The most recent C2C Arts Roundtable was held on March 11, 2015 at Post Memorial Art Reference Library and focused on the important question of artistic rights. “What Everyone Should Know About Copyrights” was presented by Donald R. Simon, J.D./LL.M, president of Simon Business Consulting, Inc. & member of Kansas City Volunteer Lawyers & Accountants for the Arts (KCVLAA). A group of 30+ artists, arts organization/business representatives, and arts advocates/supporters gathered to learn the basics of copyright law: who owns what, how much you can use of someone else’s work, what’s really “fair” about “fair use,” what happens when you sell a piece, and how to avoid disputes. Myths were debunked and famous artists’ infringements were analyzed. Questions were asked and answered! 

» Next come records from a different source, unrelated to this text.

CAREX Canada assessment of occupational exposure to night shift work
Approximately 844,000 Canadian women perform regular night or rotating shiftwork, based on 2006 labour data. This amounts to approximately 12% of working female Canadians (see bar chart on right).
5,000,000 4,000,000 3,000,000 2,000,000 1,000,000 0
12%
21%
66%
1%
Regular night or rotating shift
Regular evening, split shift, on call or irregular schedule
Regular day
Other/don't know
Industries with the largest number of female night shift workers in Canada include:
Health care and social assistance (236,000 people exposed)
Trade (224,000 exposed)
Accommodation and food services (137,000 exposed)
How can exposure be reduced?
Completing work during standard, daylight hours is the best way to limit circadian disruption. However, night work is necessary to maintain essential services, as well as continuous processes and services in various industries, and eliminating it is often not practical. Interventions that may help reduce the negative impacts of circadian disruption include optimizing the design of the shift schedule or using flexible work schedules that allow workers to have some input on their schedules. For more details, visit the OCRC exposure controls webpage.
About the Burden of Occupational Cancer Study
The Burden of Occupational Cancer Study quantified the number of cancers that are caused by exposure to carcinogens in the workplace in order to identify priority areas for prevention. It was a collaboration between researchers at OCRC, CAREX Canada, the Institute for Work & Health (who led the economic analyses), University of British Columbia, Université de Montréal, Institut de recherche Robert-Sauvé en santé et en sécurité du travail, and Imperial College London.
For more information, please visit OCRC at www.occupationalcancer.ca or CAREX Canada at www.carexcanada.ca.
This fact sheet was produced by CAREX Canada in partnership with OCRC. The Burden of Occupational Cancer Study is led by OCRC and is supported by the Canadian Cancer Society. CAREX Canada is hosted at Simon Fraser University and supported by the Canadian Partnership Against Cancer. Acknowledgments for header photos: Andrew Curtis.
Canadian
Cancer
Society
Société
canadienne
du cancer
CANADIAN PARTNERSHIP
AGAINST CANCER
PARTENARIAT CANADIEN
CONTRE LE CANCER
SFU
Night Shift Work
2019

Didn’t make it? Just take a look at the video above. Need the executive summary? Look below: 

  • As an artist, you have exclusive right of control over your literary or artistic creations and are protected by U.S. copyright law grounded in the U.S. Constitution. This entitles you to virtual monopoly rights, to reproduce/copy and distribute, prepare derivatives works, and display or perform these works in public. These rights last over your entire lifetime as well as 70 years beyond, and may even apply to a work you create for hire.
  • All artists should be concerned when they find out that their art has been reproduced or shown without their permission.  It is up to an artist to detect any infringements on their works. Artists who realize their art is being used without permission should assume their artistic copyright has been violated and take corrective action. Mr. Simon emphasized that many times infringement issues can be handled with a simple telephone call. While it is optional whether you register a copyright, prior to any problems, it may be the best way to go in some cases where infringement is more likely.  In either case, you would be entitled to actual damages, and if you register prior to the infringement, you may be entitled to statutory damages as well, that can be substantial.
  • While there are some situations of “Fair Use” where your work can be used without permission or fee, these are very narrow exceptions and assessed by the courts on a case-by-case basis, so you can’t rely on any previous determinations. The distinction between what is “fair use” and what is infringement in a particular case will not always be clear or easily defined. Note: Just because you aren’t making any money does not mean it is a “fair use” of another’s work, and taking/using a photograph of someone else’s art without permission is infringement!
  • While sometimes copyright sounds a lot like plagiarism, Mr. Simon emphasized the latter was an ethical violation and the former a legal one. Each artist must analyze risks of making and selling items that borrow from others’ brands, characters, or imagery.

We look forward to having Mr. Simon return to Joplin for a future Arts Roundtable!